We have had presidents here before; the horrific theater tragedy brought the president who did not hold a rally to boast about himself and spew lies. No, he went to the hospital, where the victims and their families were, and specifically thanked the medics and emergency responders, community partners, and citizens for their outpouring of care and concern. That is servant leadership! 
What we saw Friday is shameful. It could’ve been accomplished on a zoom call with the new police chief and the former president at much less financial and emotional expense. Who is paying the security bill, by the way?
Mayor Mike Coffman, shame on you! Shame on you for allowing our city, my city, to be played the fool and to hurt the very heart of what we as a city are proud to be, “ the world in a city.”

Molly Markert
Aurora

9 replies on “LETTER: Aurora is nothing like a the hate fomented at the Trump rally”

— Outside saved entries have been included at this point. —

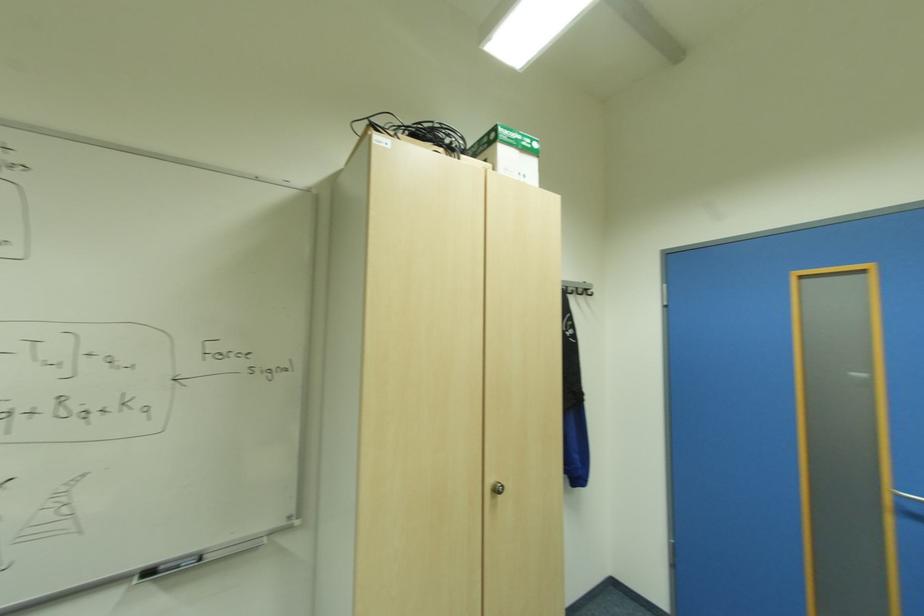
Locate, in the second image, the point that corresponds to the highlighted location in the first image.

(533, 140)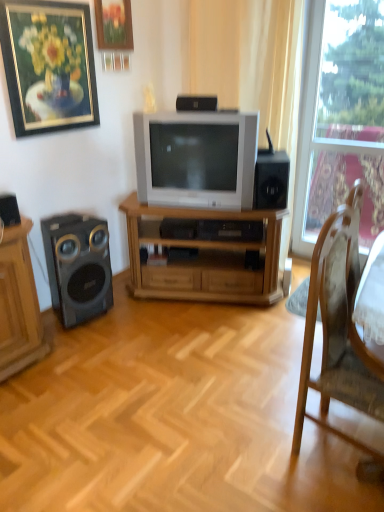
The height and width of the screenshot is (512, 384). What do you see at coordinates (204, 258) in the screenshot?
I see `wooden tv stand at center` at bounding box center [204, 258].

Describe the element at coordinates (114, 24) in the screenshot. This screenshot has width=384, height=512. I see `wooden picture frame at upper center, the second picture frame in the left-to-right sequence` at that location.

What do you see at coordinates (48, 65) in the screenshot?
I see `gold-framed painting at upper left, the 1th picture frame from the left` at bounding box center [48, 65].

Locate an element on the screen. The height and width of the screenshot is (512, 384). transparent glass window at right is located at coordinates (341, 118).

I want to click on matte black speaker at left, so click(x=78, y=266).

I want to click on wooden tv stand at center, so click(204, 258).

From the image's perspective, is transparent glass window at right located above matte black speaker at left?

Correct, transparent glass window at right appears higher than matte black speaker at left in the image.

Considering the positions of points (360, 108) and (102, 296), is point (360, 108) farther from camera compared to point (102, 296)?

That is True.

What's the angular difference between transparent glass window at right and matte black speaker at left's facing directions?

83.9 degrees.

Is transparent glass window at right inside or outside of matte black speaker at left?

transparent glass window at right is outside matte black speaker at left.

Which object is closer to the camera taking this photo, black matte speaker at left, acting as the third speaker starting from the back, or wooden picture frame at upper center, the second picture frame in the left-to-right sequence?

black matte speaker at left, acting as the third speaker starting from the back, is more forward.

Are black matte speaker at left, acting as the first speaker starting from the front, and wooden picture frame at upper center, marked as the first picture frame in a right-to-left arrangement, far apart?

Yes, black matte speaker at left, acting as the first speaker starting from the front, and wooden picture frame at upper center, marked as the first picture frame in a right-to-left arrangement, are quite far apart.

In the scene shown: Is black matte speaker at left, acting as the third speaker starting from the back, at the left side of wooden picture frame at upper center, the second picture frame in the left-to-right sequence?

Yes.

Between transparent glass window at right and black matte speaker at upper center, the second speaker positioned from the right, which one has larger size?

transparent glass window at right is bigger.

Is point (347, 25) positioned after point (207, 109)?

Yes, it is.

Would you say transparent glass window at right is a long distance from black matte speaker at upper center, acting as the second speaker starting from the front?

transparent glass window at right is positioned a significant distance from black matte speaker at upper center, acting as the second speaker starting from the front.

Considering their positions, is transparent glass window at right located in front of or behind black matte speaker at upper center, acting as the 1th speaker starting from the top?

Visually, transparent glass window at right is located behind black matte speaker at upper center, acting as the 1th speaker starting from the top.

Would you say black matte speaker at left, the 3th speaker when ordered from right to left, is inside or outside gold-framed painting at upper left, marked as the second picture frame in a right-to-left arrangement?

black matte speaker at left, the 3th speaker when ordered from right to left, is outside gold-framed painting at upper left, marked as the second picture frame in a right-to-left arrangement.

Consider the image. Is black matte speaker at left, which is counted as the third speaker, starting from the top, to the left of gold-framed painting at upper left, marked as the second picture frame in a right-to-left arrangement, from the viewer's perspective?

Indeed, black matte speaker at left, which is counted as the third speaker, starting from the top, is positioned on the left side of gold-framed painting at upper left, marked as the second picture frame in a right-to-left arrangement.

From the image's perspective, is black matte speaker at left, positioned as the first speaker in left-to-right order, positioned above or below gold-framed painting at upper left, marked as the second picture frame in a right-to-left arrangement?

From the image's perspective, black matte speaker at left, positioned as the first speaker in left-to-right order, appears below gold-framed painting at upper left, marked as the second picture frame in a right-to-left arrangement.

Is wooden picture frame at upper center, marked as the first picture frame in a right-to-left arrangement, not close to wooden tv stand at center?

Yes, wooden picture frame at upper center, marked as the first picture frame in a right-to-left arrangement, is far from wooden tv stand at center.

From the picture: From the image's perspective, is wooden picture frame at upper center, the second picture frame in the left-to-right sequence, located beneath wooden tv stand at center?

Actually, wooden picture frame at upper center, the second picture frame in the left-to-right sequence, appears above wooden tv stand at center in the image.

You are a GUI agent. You are given a task and a screenshot of the screen. Output one action in this format:
    pyautogui.click(x=<x>, y=<y>)
    Task: Click on the desk on the right of wooden picture frame at upper center, the second picture frame in the left-to-right sequence
    
    Given the screenshot: What is the action you would take?
    pyautogui.click(x=204, y=258)

Could you measure the distance between wooden picture frame at upper center, the second picture frame in the left-to-right sequence, and wooden tv stand at center?

wooden picture frame at upper center, the second picture frame in the left-to-right sequence, and wooden tv stand at center are 1.40 meters apart from each other.

Identify the location of speaker below the black matte speaker at right, which is counted as the first speaker, starting from the right (from the image's perspective). pos(9,210).

Is black matte speaker at left, acting as the first speaker starting from the front, positioned with its back to black matte speaker at right, the first speaker positioned from the back?

black matte speaker at left, acting as the first speaker starting from the front, does not have its back to black matte speaker at right, the first speaker positioned from the back.

Between black matte speaker at left, the 3th speaker when ordered from right to left, and black matte speaker at right, the first speaker positioned from the back, which one has smaller size?

black matte speaker at left, the 3th speaker when ordered from right to left, is smaller.

Between wooden picture frame at upper center, marked as the first picture frame in a right-to-left arrangement, and matte silver television at center, which one appears on the right side from the viewer's perspective?

Positioned to the right is matte silver television at center.

Is wooden picture frame at upper center, the second picture frame in the left-to-right sequence, bigger or smaller than matte silver television at center?

Considering their sizes, wooden picture frame at upper center, the second picture frame in the left-to-right sequence, takes up less space than matte silver television at center.

Consider the image. Is matte silver television at center at the back of wooden picture frame at upper center, marked as the first picture frame in a right-to-left arrangement?

wooden picture frame at upper center, marked as the first picture frame in a right-to-left arrangement, is not turned away from matte silver television at center.

From the image's perspective, which one is positioned higher, wooden picture frame at upper center, marked as the first picture frame in a right-to-left arrangement, or matte silver television at center?

wooden picture frame at upper center, marked as the first picture frame in a right-to-left arrangement.

Image resolution: width=384 pixels, height=512 pixels. In order to click on window above the matte black speaker at left (from the image's perspective) in this screenshot , I will do `click(341, 118)`.

From the image's perspective, count 3rd speakers downward from the wooden picture frame at upper center, marked as the first picture frame in a right-to-left arrangement, and point to it. Please provide its 2D coordinates.

[(9, 210)]

When comparing their distances from wooden picture frame at upper center, marked as the first picture frame in a right-to-left arrangement, does wooden tv stand at center or black matte speaker at right, the 2th speaker in the top-to-bottom sequence, seem closer?

Based on the image, black matte speaker at right, the 2th speaker in the top-to-bottom sequence, appears to be nearer to wooden picture frame at upper center, marked as the first picture frame in a right-to-left arrangement.

Estimate the real-world distances between objects in this image. Which object is closer to gold-framed painting at upper left, marked as the second picture frame in a right-to-left arrangement, matte silver television at center or wooden picture frame at upper center, marked as the first picture frame in a right-to-left arrangement?

The object closer to gold-framed painting at upper left, marked as the second picture frame in a right-to-left arrangement, is wooden picture frame at upper center, marked as the first picture frame in a right-to-left arrangement.

Estimate the real-world distances between objects in this image. Which object is closer to gold-framed painting at upper left, the 1th picture frame from the left, wooden tv stand at center or matte silver television at center?

matte silver television at center lies closer to gold-framed painting at upper left, the 1th picture frame from the left, than the other object.

Which object lies nearer to the anchor point wooden picture frame at upper center, the second picture frame in the left-to-right sequence, black matte speaker at upper center, acting as the second speaker starting from the front, or transparent glass window at right?

black matte speaker at upper center, acting as the second speaker starting from the front, is closer to wooden picture frame at upper center, the second picture frame in the left-to-right sequence.

From the image, which object appears to be farther from wooden tv stand at center, black matte speaker at upper center, the third speaker from the bottom, or wooden chair at right?

wooden chair at right lies further to wooden tv stand at center than the other object.

When comparing their distances from wooden tv stand at center, does matte silver television at center or wooden picture frame at upper center, marked as the first picture frame in a right-to-left arrangement, seem further?

The object further to wooden tv stand at center is wooden picture frame at upper center, marked as the first picture frame in a right-to-left arrangement.

Which object lies further to the anchor point black matte speaker at upper center, the third speaker from the bottom, black matte speaker at right, which appears as the 3th speaker when viewed from the left, or wooden picture frame at upper center, marked as the first picture frame in a right-to-left arrangement?

wooden picture frame at upper center, marked as the first picture frame in a right-to-left arrangement.

From the image, which object appears to be farther from wooden tv stand at center, black matte speaker at right, the 3th speaker when ordered from front to back, or black matte speaker at left, placed as the first speaker when sorted from bottom to top?

black matte speaker at left, placed as the first speaker when sorted from bottom to top, lies further to wooden tv stand at center than the other object.

Locate an element on the screen. The height and width of the screenshot is (512, 384). desk between wooden picture frame at upper center, the second picture frame in the left-to-right sequence, and matte black speaker at left vertically is located at coordinates tap(204, 258).

This screenshot has height=512, width=384. Identify the location of television located between matte black speaker at left and black matte speaker at right, the 3th speaker when ordered from front to back, in the left-right direction. (196, 158).

Find the location of a particular element. This screenshot has width=384, height=512. television between black matte speaker at upper center, the 2th speaker positioned from the back, and black matte speaker at right, which appears as the 3th speaker when viewed from the left is located at coordinates (196, 158).

You are a GUI agent. You are given a task and a screenshot of the screen. Output one action in this format:
    pyautogui.click(x=<x>, y=<y>)
    Task: Click on the television between black matte speaker at upper center, the 2th speaker positioned from the back, and matte black speaker at left, in the vertical direction
    
    Given the screenshot: What is the action you would take?
    pyautogui.click(x=196, y=158)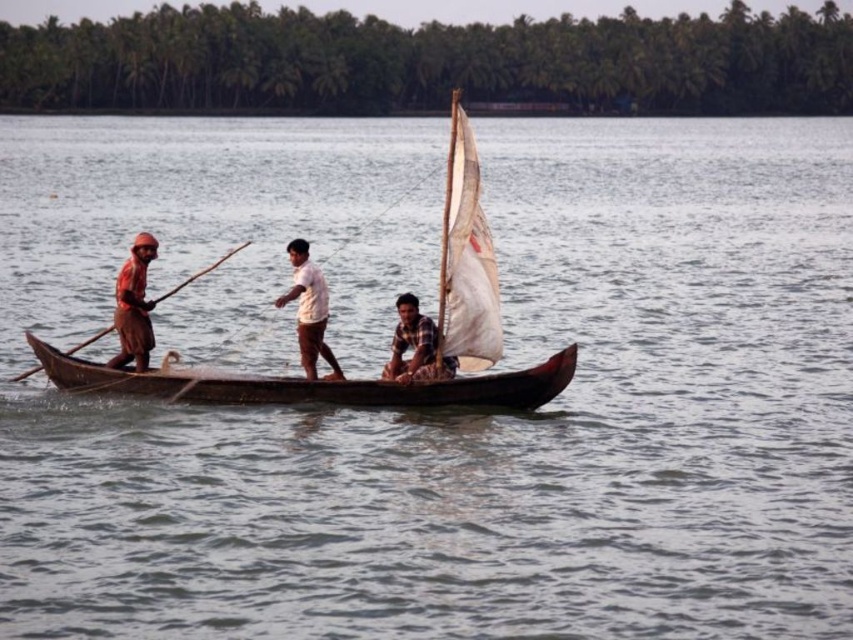
You are standing on the dock and see the wooden sailboat at center. Where is the point with coordinates point (x=309, y=384) located?

The point with coordinates point (x=309, y=384) is located on the wooden sailboat at center.

You are a photographer on the boat and want to capture both the white cotton shirt at center and the wooden paddle at left in the same frame. Which object should you zoom in on to ensure both are visible?

The white cotton shirt at center is smaller than the wooden paddle at left, so you should zoom out to include both objects in the frame.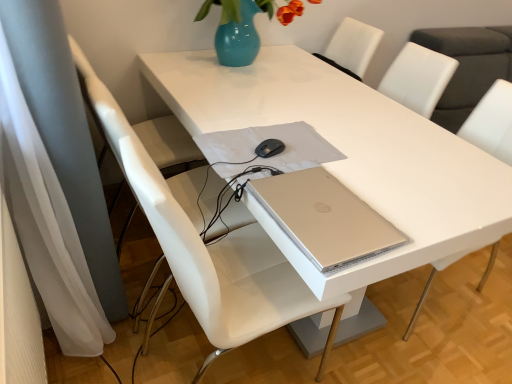
Question: Is white glossy table at center oriented towards white leather chair at center, marked as the second chair in a right-to-left arrangement?

Choices:
 (A) yes
 (B) no

Answer: (B)

Question: From a real-world perspective, is white glossy table at center positioned over white leather chair at center, the first chair viewed from the left, based on gravity?

Choices:
 (A) yes
 (B) no

Answer: (B)

Question: Is white glossy table at center in contact with white leather chair at center, marked as the second chair in a right-to-left arrangement?

Choices:
 (A) no
 (B) yes

Answer: (A)

Question: From a real-world perspective, is white glossy table at center positioned under white leather chair at center, the first chair viewed from the left, based on gravity?

Choices:
 (A) no
 (B) yes

Answer: (B)

Question: Is white glossy table at center oriented away from white leather chair at center, the first chair viewed from the left?

Choices:
 (A) yes
 (B) no

Answer: (B)

Question: Looking at the image, does white leather chair at center, placed as the 2th chair when sorted from left to right, seem bigger or smaller compared to white leather chair at center, the first chair viewed from the left?

Choices:
 (A) small
 (B) big

Answer: (B)

Question: Considering their positions, is white leather chair at center, which appears as the 1th chair when viewed from the right, located in front of or behind white leather chair at center, marked as the second chair in a right-to-left arrangement?

Choices:
 (A) front
 (B) behind

Answer: (B)

Question: From a real-world perspective, relative to white leather chair at center, the first chair viewed from the left, is white leather chair at center, which appears as the 1th chair when viewed from the right, vertically above or below?

Choices:
 (A) above
 (B) below

Answer: (B)

Question: Is white leather chair at center, which appears as the 1th chair when viewed from the right, inside the boundaries of white leather chair at center, marked as the second chair in a right-to-left arrangement, or outside?

Choices:
 (A) inside
 (B) outside

Answer: (B)

Question: From the image's perspective, relative to white plastic swivel chair at left, is white leather chair at center, the first chair viewed from the left, above or below?

Choices:
 (A) above
 (B) below

Answer: (B)

Question: In terms of width, does white leather chair at center, the first chair viewed from the left, look wider or thinner when compared to white plastic swivel chair at left?

Choices:
 (A) wide
 (B) thin

Answer: (B)

Question: Considering the positions of white leather chair at center, the first chair viewed from the left, and white plastic swivel chair at left in the image, is white leather chair at center, the first chair viewed from the left, taller or shorter than white plastic swivel chair at left?

Choices:
 (A) short
 (B) tall

Answer: (A)

Question: From a real-world perspective, is white leather chair at center, the first chair viewed from the left, positioned above or below white plastic swivel chair at left?

Choices:
 (A) below
 (B) above

Answer: (A)

Question: Considering the positions of white leather chair at center, which appears as the 1th chair when viewed from the right, and white glossy table at center in the image, is white leather chair at center, which appears as the 1th chair when viewed from the right, wider or thinner than white glossy table at center?

Choices:
 (A) wide
 (B) thin

Answer: (B)

Question: From the image's perspective, is white leather chair at center, placed as the 2th chair when sorted from left to right, located above or below white glossy table at center?

Choices:
 (A) below
 (B) above

Answer: (A)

    1. I so agree! And I’m sure Aurora taxpayers will get stiffed by trump and pay for the high cost of his visit. We should have told him he’d be fact-checked at his “rally” and he would have stayed away.

  1. It was only a political rally, Molly. As far as you are concerned, it wasn’t representative of your personal left wing thoughts so you call it hateful. Like everything else you make it out to be more than what it is/was.

    As a passing thought, “the world in a city” doesn’t make a community better. It only makes a community struggle to figure out how to please many different, prior living styles into one cohesive community force. Almost impossible.

    We all should work on our attitudes about “hatred”, shouldn’t we, Molly. Life is so short.

    1. as usual, Dick attacks the poster rather than responds to the issues and facts. how trumpian of him, already letting trump’s hateful visit influence him.

    1. Thanks for the letter, Molly! We need to recall a time when we didn’t know or care who our neighbors voted for. We could rely on a decent politician to take office and act with dignity, even if we disagreed with those individual actions. Democracy was never at risk! What is taking place in the last 9 years has been hateful and divisive. Using our city as a prop for hateful rhetoric is ghastly, just like all of the lies and rhetoric of Trump’s term as president. The gaggle of wannabes, like Jurinski, Bobert, and Ganahl will quickly be forgotten on the trash heap that is the Colorado GOP. We need two functioning parties again, but the repair process only starts with the acceptance of the truth and the will to work for the people!

  2. Hey Debra MacKillop. I really don’t know how a “hateful visit” can be defined.

    But I envision two two little old lady social workers getting together, maybe with a bit of elderberry wine, discussing how disgusting anyone who likes MAGA Republicans must be.

    Anyway, Debra, thanks for capitalizing my name! I noticed it was the only capital in your comment. And Molly’s not a “poster”, she’s a letter writer. Maybe someday, I’ll understand your secret messages in using so much incorrect grade school grammar. Now that’s attacking the “poster” because there is no, “issues and facts”.

  3. “The World in a City,” eh? Does Molly realize that the world isn’t all that nice of a place, and that safe societies are not the default state of human history?